Page images and extracted text —
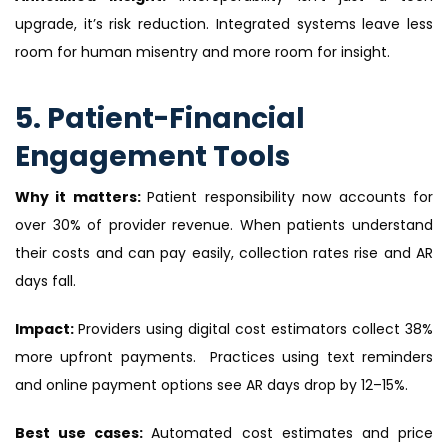
upgrade, it’s risk reduction. Integrated systems leave less
room for human misentry and more room for insight.
5. Patient-Financial
Engagement Tools
Why it matters:
Patient responsibility now accounts for
over 30% of provider revenue. When patients understand
their costs and can pay easily, collection rates rise and AR
days fall.
Impact:
Providers using digital cost estimators collect 38%
more upfront payments. Practices using text reminders
and online payment options see AR days drop by 12–15%.
Best use cases:
Automated cost estimates and price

The task — Each line above with the string "days" should be reported in full.

Solution for this exercise —
days fall.
and online payment options see AR days drop by 12–15%.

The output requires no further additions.